◆ PROBLEM STATEMENT
Output each entry verbatim.

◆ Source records
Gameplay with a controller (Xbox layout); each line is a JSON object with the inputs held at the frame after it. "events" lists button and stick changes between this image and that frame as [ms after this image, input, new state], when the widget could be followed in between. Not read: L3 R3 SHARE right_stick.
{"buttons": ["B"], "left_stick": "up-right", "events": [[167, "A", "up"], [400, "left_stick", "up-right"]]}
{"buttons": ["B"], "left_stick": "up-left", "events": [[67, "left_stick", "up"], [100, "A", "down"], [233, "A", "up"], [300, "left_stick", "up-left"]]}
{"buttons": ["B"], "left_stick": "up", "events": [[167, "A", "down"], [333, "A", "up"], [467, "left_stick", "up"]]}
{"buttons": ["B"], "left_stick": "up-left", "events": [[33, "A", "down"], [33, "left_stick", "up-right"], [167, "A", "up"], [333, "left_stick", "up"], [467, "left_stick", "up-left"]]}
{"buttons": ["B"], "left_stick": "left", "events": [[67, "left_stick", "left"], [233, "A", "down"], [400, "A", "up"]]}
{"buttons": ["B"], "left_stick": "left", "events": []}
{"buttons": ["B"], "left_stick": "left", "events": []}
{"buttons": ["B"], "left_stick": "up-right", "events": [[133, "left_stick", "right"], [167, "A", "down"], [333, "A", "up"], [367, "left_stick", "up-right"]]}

◆ TASK RESULT
Gameplay with a controller (Xbox layout); each line is a JSON object with the inputs held at the frame after it. "events" lists button and stick changes between this image and that frame as [ms after this image, input, new state], when the widget could be followed in between. Not read: L3 R3 SHARE right_stick.
{"buttons": ["B"], "left_stick": "up-right", "events": [[167, "A", "up"], [400, "left_stick", "up-right"]]}
{"buttons": ["B"], "left_stick": "up-left", "events": [[67, "left_stick", "up"], [100, "A", "down"], [233, "A", "up"], [300, "left_stick", "up-left"]]}
{"buttons": ["B"], "left_stick": "up", "events": [[167, "A", "down"], [333, "A", "up"], [467, "left_stick", "up"]]}
{"buttons": ["B"], "left_stick": "up-left", "events": [[33, "A", "down"], [33, "left_stick", "up-right"], [167, "A", "up"], [333, "left_stick", "up"], [467, "left_stick", "up-left"]]}
{"buttons": ["B"], "left_stick": "left", "events": [[67, "left_stick", "left"], [233, "A", "down"], [400, "A", "up"]]}
{"buttons": ["B"], "left_stick": "left", "events": []}
{"buttons": ["B"], "left_stick": "left", "events": []}
{"buttons": ["B"], "left_stick": "up-right", "events": [[133, "left_stick", "right"], [167, "A", "down"], [333, "A", "up"], [367, "left_stick", "up-right"]]}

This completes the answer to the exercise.